» Exercise directions
The expected answer is the full listing, repeated exactly and free of images.

Start of Records shown

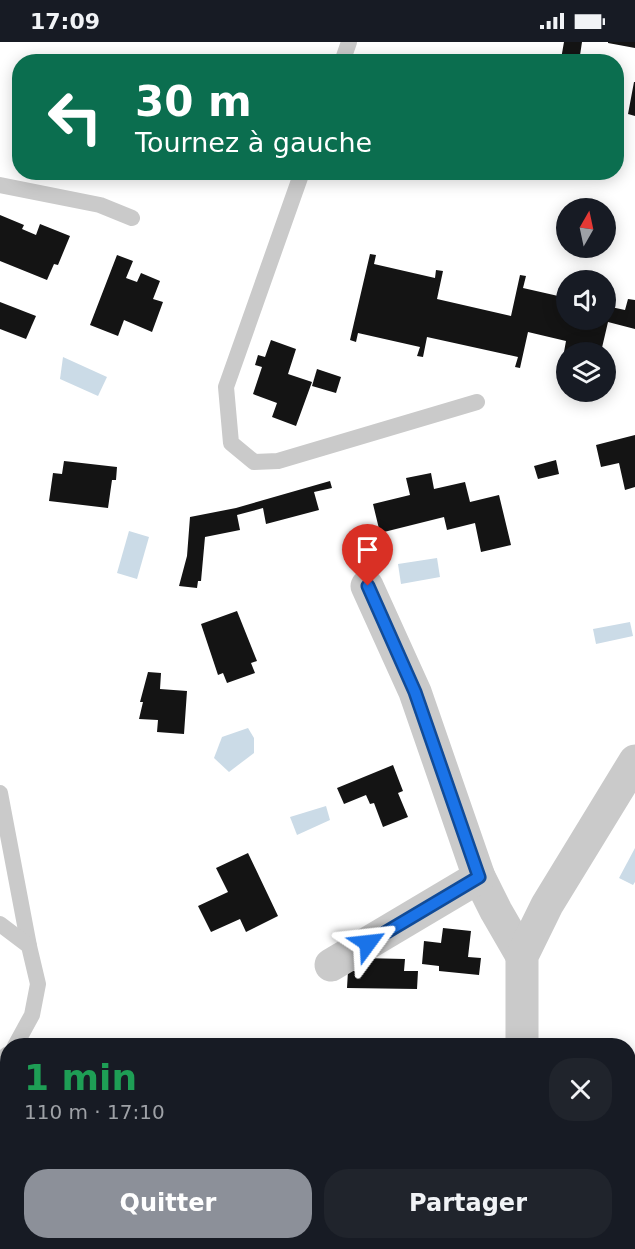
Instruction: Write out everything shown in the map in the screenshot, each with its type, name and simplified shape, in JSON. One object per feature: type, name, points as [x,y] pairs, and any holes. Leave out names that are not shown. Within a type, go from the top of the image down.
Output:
[{"type":"street","points":[[368,586],[415,692],[479,877],[522,956]]},
{"type":"street","points":[[522,1038],[522,956],[547,905],[635,761]]},
{"type":"street","points":[[331,965],[479,877]]},
{"type":"lane","points":[[299,180],[226,387],[231,443],[254,462],[278,461],[477,402]]},
{"type":"lane","points":[[0,185],[100,205],[132,218]]},
{"type":"lane","points":[[0,793],[38,984],[32,1015],[19,1038]]},
{"type":"lane","points":[[0,924],[29,946]]},
{"type":"water","points":[[63,357],[107,377],[98,396],[60,379]]},
{"type":"water","points":[[129,531],[149,537],[137,579],[117,573]]},
{"type":"water","points":[[437,558],[440,577],[401,584],[398,564]]},
{"type":"water","points":[[630,622],[633,636],[596,644],[593,629]]},
{"type":"water","points":[[248,728],[254,738],[254,753],[229,772],[214,758],[222,737]]},
{"type":"water","points":[[326,806],[330,820],[297,835],[290,817]]},
{"type":"water","points":[[635,848],[635,882],[633,885],[619,878]]},
{"type":"building","points":[[564,42],[582,42],[580,54],[562,54]]},
{"type":"building","points":[[635,42],[635,48],[608,43]]},
{"type":"building","points":[[635,82],[635,116],[628,114]]},
{"type":"building","points":[[0,215],[24,225],[22,229],[36,235],[40,224],[70,236],[58,265],[54,264],[47,280],[0,261]]},
{"type":"building","points":[[370,254],[376,255],[374,264],[435,278],[436,270],[443,271],[437,299],[511,316],[520,275],[526,276],[523,288],[556,296],[556,330],[606,330],[603,342],[566,342],[528,332],[520,368],[515,367],[518,357],[427,337],[423,357],[417,356],[420,347],[358,333],[356,342],[350,340]]},
{"type":"building","points":[[117,255],[133,261],[126,278],[137,282],[141,273],[160,281],[153,299],[163,302],[152,332],[124,320],[118,336],[90,325]]},
{"type":"building","points":[[628,299],[635,300],[635,329],[616,324],[616,308],[625,310]]},
{"type":"building","points":[[0,302],[36,316],[26,339],[0,329]]},
{"type":"building","points":[[271,340],[296,349],[288,374],[312,382],[296,426],[272,417],[277,403],[253,394],[262,367],[255,365],[258,355],[265,357]]},
{"type":"building","points":[[317,369],[341,377],[336,393],[312,386]]},
{"type":"building","points":[[635,435],[635,487],[625,490],[619,463],[601,467],[596,445]]},
{"type":"building","points":[[556,460],[559,474],[538,479],[534,466]]},
{"type":"building","points":[[64,461],[117,467],[116,480],[112,480],[108,508],[49,501],[53,473],[62,474]]},
{"type":"building","points":[[431,473],[434,489],[465,482],[470,502],[499,495],[511,545],[481,552],[475,523],[447,530],[444,517],[380,533],[373,504],[410,495],[406,478]]},
{"type":"building","points":[[330,481],[332,488],[314,492],[319,510],[266,524],[263,508],[237,515],[240,530],[205,537],[201,581],[198,581],[197,588],[179,586],[187,556],[190,517],[236,508]]},
{"type":"building","points":[[237,611],[257,661],[251,663],[255,673],[227,683],[223,673],[218,675],[201,624]]},
{"type":"building","points":[[148,672],[161,673],[160,689],[187,691],[184,734],[157,732],[158,720],[139,719],[143,702],[140,702]]},
{"type":"building","points":[[393,765],[403,791],[398,793],[408,817],[383,827],[374,803],[370,804],[366,795],[344,804],[337,788]]},
{"type":"building","points":[[248,853],[278,916],[246,932],[240,919],[211,932],[198,906],[228,892],[216,868]]},
{"type":"building","points":[[443,928],[471,931],[468,957],[481,958],[479,975],[439,971],[439,966],[422,964],[424,941],[441,943]]},
{"type":"building","points":[[362,958],[405,959],[404,971],[418,971],[417,989],[347,988],[348,971],[361,971]]},
{"type":"route","points":[[368,586],[415,692],[479,877],[368,943]]}]
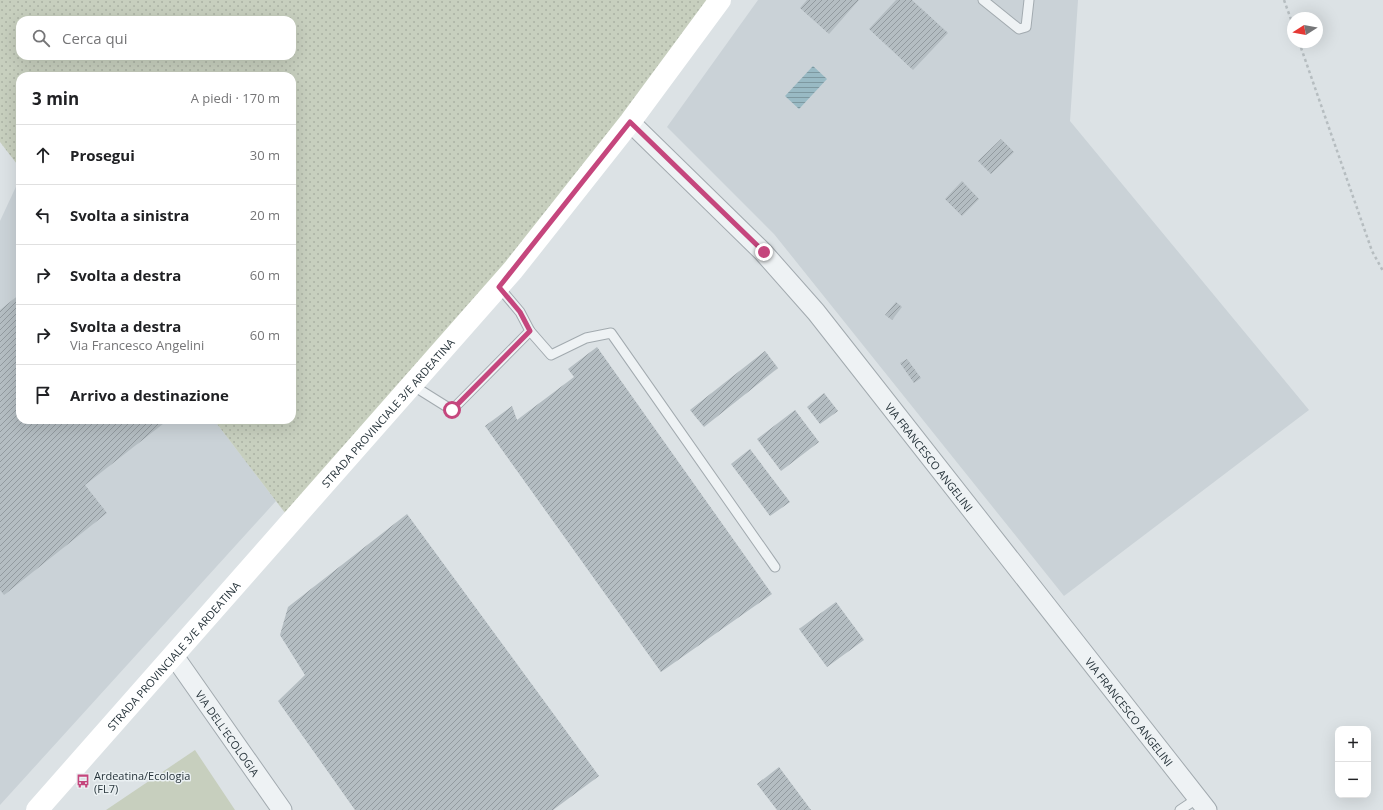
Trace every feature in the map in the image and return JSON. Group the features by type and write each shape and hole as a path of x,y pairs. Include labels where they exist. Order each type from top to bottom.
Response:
{"main road":[{"name":"STRADA PROVINCIALE 3/E ARDEATINA","path":"37,810 499,287 630,122 720,0"}],"street":[{"name":"VIA FRANCESCO ANGELINI","path":"630,122 764,252 816,312 1202,804"},
{"name":"VIA DELL'ECOLOGIA","path":"174,656 282,810"}],"lane":[{"path":"983,0 1019,29 1026,27 1029,0"},
{"path":"499,287 520,312 530,331 551,355 586,338 611,333 775,568"},
{"path":"412,385 452,410 530,331"},
{"path":"1180,810 1202,804"}],"path":[{"path":"1284,0 1288,12"},
{"path":"1301,48 1372,252 1383,271"}],"shaded area":[{"path":"758,0 1078,0 1070,121 1309,410 1064,596 774,234 667,127"},
{"path":"16,187 16,424 217,424 276,501 0,805 0,221"}],"green space":[{"path":"0,0 720,0 630,122 292,522 217,424 296,424 296,72 16,72 16,163 0,142"},
{"path":"195,750 235,810 106,810"}],"water":[{"path":"813,66 827,79 799,109 785,96"}],"building":[{"path":"807,0 859,0 829,34 800,8"},
{"path":"896,0 912,0 948,33 913,70 869,29"},
{"path":"1001,139 1014,152 991,174 978,161"},
{"path":"962,181 979,199 962,216 945,199"},
{"path":"16,297 16,424 163,424 85,485 107,513 4,595 0,590 0,310"},
{"path":"896,302 902,307 892,320 885,315"},
{"path":"597,347 772,594 661,672 485,426 512,406 517,420 574,377 568,369"},
{"path":"765,351 778,368 704,427 690,410"},
{"path":"907,359 921,378 914,383 900,363"},
{"path":"824,393 838,411 820,424 807,407"},
{"path":"795,410 819,442 781,471 757,439"},
{"path":"750,449 790,502 770,516 731,464"},
{"path":"407,514 599,776 553,810 355,810 278,701 305,675 280,635 288,607"},
{"path":"836,602 864,640 827,667 799,629"},
{"path":"779,767 811,810 777,810 757,784"}],"place":[{"name":"Ardeatina/Ecologia (FL7)","path":"83,781"}],"route":[{"path":"452,410 530,331 520,312 499,287 630,122 764,252"}]}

End of Records shown

» Result of this task
Instruction: Write out everything shown in the map in the screenshot, each with its type, name and simplified shape, in JSON. One object per feature: type, name, points as [x,y] pairs, and any holes. Leave out names that are not shown. Within a type, go from the top of the image down.
Output:
[{"type":"street","points":[[368,586],[415,692],[479,877],[522,956]]},
{"type":"street","points":[[522,1038],[522,956],[547,905],[635,761]]},
{"type":"street","points":[[331,965],[479,877]]},
{"type":"lane","points":[[299,180],[226,387],[231,443],[254,462],[278,461],[477,402]]},
{"type":"lane","points":[[0,185],[100,205],[132,218]]},
{"type":"lane","points":[[0,793],[38,984],[32,1015],[19,1038]]},
{"type":"lane","points":[[0,924],[29,946]]},
{"type":"water","points":[[63,357],[107,377],[98,396],[60,379]]},
{"type":"water","points":[[129,531],[149,537],[137,579],[117,573]]},
{"type":"water","points":[[437,558],[440,577],[401,584],[398,564]]},
{"type":"water","points":[[630,622],[633,636],[596,644],[593,629]]},
{"type":"water","points":[[248,728],[254,738],[254,753],[229,772],[214,758],[222,737]]},
{"type":"water","points":[[326,806],[330,820],[297,835],[290,817]]},
{"type":"water","points":[[635,848],[635,882],[633,885],[619,878]]},
{"type":"building","points":[[564,42],[582,42],[580,54],[562,54]]},
{"type":"building","points":[[635,42],[635,48],[608,43]]},
{"type":"building","points":[[635,82],[635,116],[628,114]]},
{"type":"building","points":[[0,215],[24,225],[22,229],[36,235],[40,224],[70,236],[58,265],[54,264],[47,280],[0,261]]},
{"type":"building","points":[[370,254],[376,255],[374,264],[435,278],[436,270],[443,271],[437,299],[511,316],[520,275],[526,276],[523,288],[556,296],[556,330],[606,330],[603,342],[566,342],[528,332],[520,368],[515,367],[518,357],[427,337],[423,357],[417,356],[420,347],[358,333],[356,342],[350,340]]},
{"type":"building","points":[[117,255],[133,261],[126,278],[137,282],[141,273],[160,281],[153,299],[163,302],[152,332],[124,320],[118,336],[90,325]]},
{"type":"building","points":[[628,299],[635,300],[635,329],[616,324],[616,308],[625,310]]},
{"type":"building","points":[[0,302],[36,316],[26,339],[0,329]]},
{"type":"building","points":[[271,340],[296,349],[288,374],[312,382],[296,426],[272,417],[277,403],[253,394],[262,367],[255,365],[258,355],[265,357]]},
{"type":"building","points":[[317,369],[341,377],[336,393],[312,386]]},
{"type":"building","points":[[635,435],[635,487],[625,490],[619,463],[601,467],[596,445]]},
{"type":"building","points":[[556,460],[559,474],[538,479],[534,466]]},
{"type":"building","points":[[64,461],[117,467],[116,480],[112,480],[108,508],[49,501],[53,473],[62,474]]},
{"type":"building","points":[[431,473],[434,489],[465,482],[470,502],[499,495],[511,545],[481,552],[475,523],[447,530],[444,517],[380,533],[373,504],[410,495],[406,478]]},
{"type":"building","points":[[330,481],[332,488],[314,492],[319,510],[266,524],[263,508],[237,515],[240,530],[205,537],[201,581],[198,581],[197,588],[179,586],[187,556],[190,517],[236,508]]},
{"type":"building","points":[[237,611],[257,661],[251,663],[255,673],[227,683],[223,673],[218,675],[201,624]]},
{"type":"building","points":[[148,672],[161,673],[160,689],[187,691],[184,734],[157,732],[158,720],[139,719],[143,702],[140,702]]},
{"type":"building","points":[[393,765],[403,791],[398,793],[408,817],[383,827],[374,803],[370,804],[366,795],[344,804],[337,788]]},
{"type":"building","points":[[248,853],[278,916],[246,932],[240,919],[211,932],[198,906],[228,892],[216,868]]},
{"type":"building","points":[[443,928],[471,931],[468,957],[481,958],[479,975],[439,971],[439,966],[422,964],[424,941],[441,943]]},
{"type":"building","points":[[362,958],[405,959],[404,971],[418,971],[417,989],[347,988],[348,971],[361,971]]},
{"type":"route","points":[[368,586],[415,692],[479,877],[368,943]]}]
Trace every feature in the map in the image and return JSON. Group the features by type and write each shape and hole as a path of x,y pairs. Include labels where they exist. Order each type from top to bottom.
Response:
{"main road":[{"name":"STRADA PROVINCIALE 3/E ARDEATINA","path":"37,810 499,287 630,122 720,0"}],"street":[{"name":"VIA FRANCESCO ANGELINI","path":"630,122 764,252 816,312 1202,804"},
{"name":"VIA DELL'ECOLOGIA","path":"174,656 282,810"}],"lane":[{"path":"983,0 1019,29 1026,27 1029,0"},
{"path":"499,287 520,312 530,331 551,355 586,338 611,333 775,568"},
{"path":"412,385 452,410 530,331"},
{"path":"1180,810 1202,804"}],"path":[{"path":"1284,0 1288,12"},
{"path":"1301,48 1372,252 1383,271"}],"shaded area":[{"path":"758,0 1078,0 1070,121 1309,410 1064,596 774,234 667,127"},
{"path":"16,187 16,424 217,424 276,501 0,805 0,221"}],"green space":[{"path":"0,0 720,0 630,122 292,522 217,424 296,424 296,72 16,72 16,163 0,142"},
{"path":"195,750 235,810 106,810"}],"water":[{"path":"813,66 827,79 799,109 785,96"}],"building":[{"path":"807,0 859,0 829,34 800,8"},
{"path":"896,0 912,0 948,33 913,70 869,29"},
{"path":"1001,139 1014,152 991,174 978,161"},
{"path":"962,181 979,199 962,216 945,199"},
{"path":"16,297 16,424 163,424 85,485 107,513 4,595 0,590 0,310"},
{"path":"896,302 902,307 892,320 885,315"},
{"path":"597,347 772,594 661,672 485,426 512,406 517,420 574,377 568,369"},
{"path":"765,351 778,368 704,427 690,410"},
{"path":"907,359 921,378 914,383 900,363"},
{"path":"824,393 838,411 820,424 807,407"},
{"path":"795,410 819,442 781,471 757,439"},
{"path":"750,449 790,502 770,516 731,464"},
{"path":"407,514 599,776 553,810 355,810 278,701 305,675 280,635 288,607"},
{"path":"836,602 864,640 827,667 799,629"},
{"path":"779,767 811,810 777,810 757,784"}],"place":[{"name":"Ardeatina/Ecologia (FL7)","path":"83,781"}],"route":[{"path":"452,410 530,331 520,312 499,287 630,122 764,252"}]}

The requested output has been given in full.